Por el cambio climático, en las costas boenaerenses están aumentando el nivel del mar y las ondas de tormenta (sudestadas) en frecuencia, intensidad y en duración.

Néstor Zoquini es delegado municipal, encargado de la Gestión de Playas en Claromecó. Entre sus múltiples funciones, se encuentra la de acompañar el estudio de erosión que realiza cada tres meses un equipo de geólogos del CONICET, entre los que se encuentra Federico Islas. Ambos remarcan que los resultados indican la necesidad de cambiar culturalmente la costumbre de los turistas de bajar con los vehículos a la playa, más allá de la zona náutica. 

En temporada ingresan cerca de mil camionetas por día. Eso genera un peso que, a la larga, impermeabiliza la tosca, que no oxigena ni absorbe el agua. Así se imposibilita el desarrollo de especies que antes abundaban, como las almejas, las lagartijas de los médanos, las anémonas, los tucu tucu y las aguas vivas que emergían cuando llegaba el viento del norte. Sin embargo, cada vez que se plantea la posibilidad de asfaltar la costanera, construir playones, caminos internos o restringir el acceso a la playa, lo que más pesa es la comodidad.

Información proporcionada>
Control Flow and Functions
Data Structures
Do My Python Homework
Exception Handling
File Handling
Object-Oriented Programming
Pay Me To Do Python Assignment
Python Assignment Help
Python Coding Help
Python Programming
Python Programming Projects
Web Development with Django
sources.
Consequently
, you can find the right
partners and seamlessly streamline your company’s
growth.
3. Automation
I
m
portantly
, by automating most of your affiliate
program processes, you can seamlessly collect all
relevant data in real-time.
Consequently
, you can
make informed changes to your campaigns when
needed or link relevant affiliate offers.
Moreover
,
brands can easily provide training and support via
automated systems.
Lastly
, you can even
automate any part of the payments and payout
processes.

Acciones requeridas>
• A. Responde estas preguntas sobre el fragmento acerca de la erosión en Claromecó:
(i) ¿Qué cargo ocupa Néstor Zoquini?
(ii) ¿Con qué frecuencia realiza el estudio de erosión el equipo de geólogos del CONICET?
(iii) ¿Cuántas camionetas ingresan por día en temporada?
• B. Repite, por favor, todo lo que va en el fragmento acerca de la erosión en Claromecó desde "Por el cambio" hasta "y en duración.".
• C. Sigue escribiendo el fragmento acerca de la erosión en Claromecó a partir del punto en que termina.
Las entradas no intervienen en nada de esto.

Tus respuestas>
• A.
(i) Es delegado municipal, encargado de la Gestión de Playas en Claromecó.
(ii) Cada tres meses.
(iii) Cerca de mil.

• B.
Por el cambio climático, en las costas boenaerenses están aumentando el nivel del mar y las ondas de tormenta (sudestadas) en frecuencia, intensidad y en duración.

• C.
¿Cómo repensar esta playa en la que el mar avanza y desaparece la arena, que vuelve como en un truco en forma de casas de tres pisos y piedras que hacen peligrar una tarde placentera de verano? ¿Cómo describir a este Claromecó lleno de camionetas, autos y vehículos que bajan sin control, llevándose puesto parte del ecosistema?

Algún vecino responderá desesperanzado y convencido que la Municipalidad, que el Estado, que el Gobierno no pueden meterse en lo privado y que quienes adquieren un pedazo de playa pueden construir como quieran, al igual que quienes quieren bajar por comodidad con los vehículos.

Otro algo más optimista dirá que otro Claromecó es posible y recordará que algún día habrá que entender que más que público y privado, el mar, la costa, sus animales, también son nuestra responsabilidad. Y es que, como el niño pequeño de gorro azul, Claromecó –y sus guardavidas– también merecen ser vistos con ojos amorosos y responsables que trasciendan la foto en vacaciones.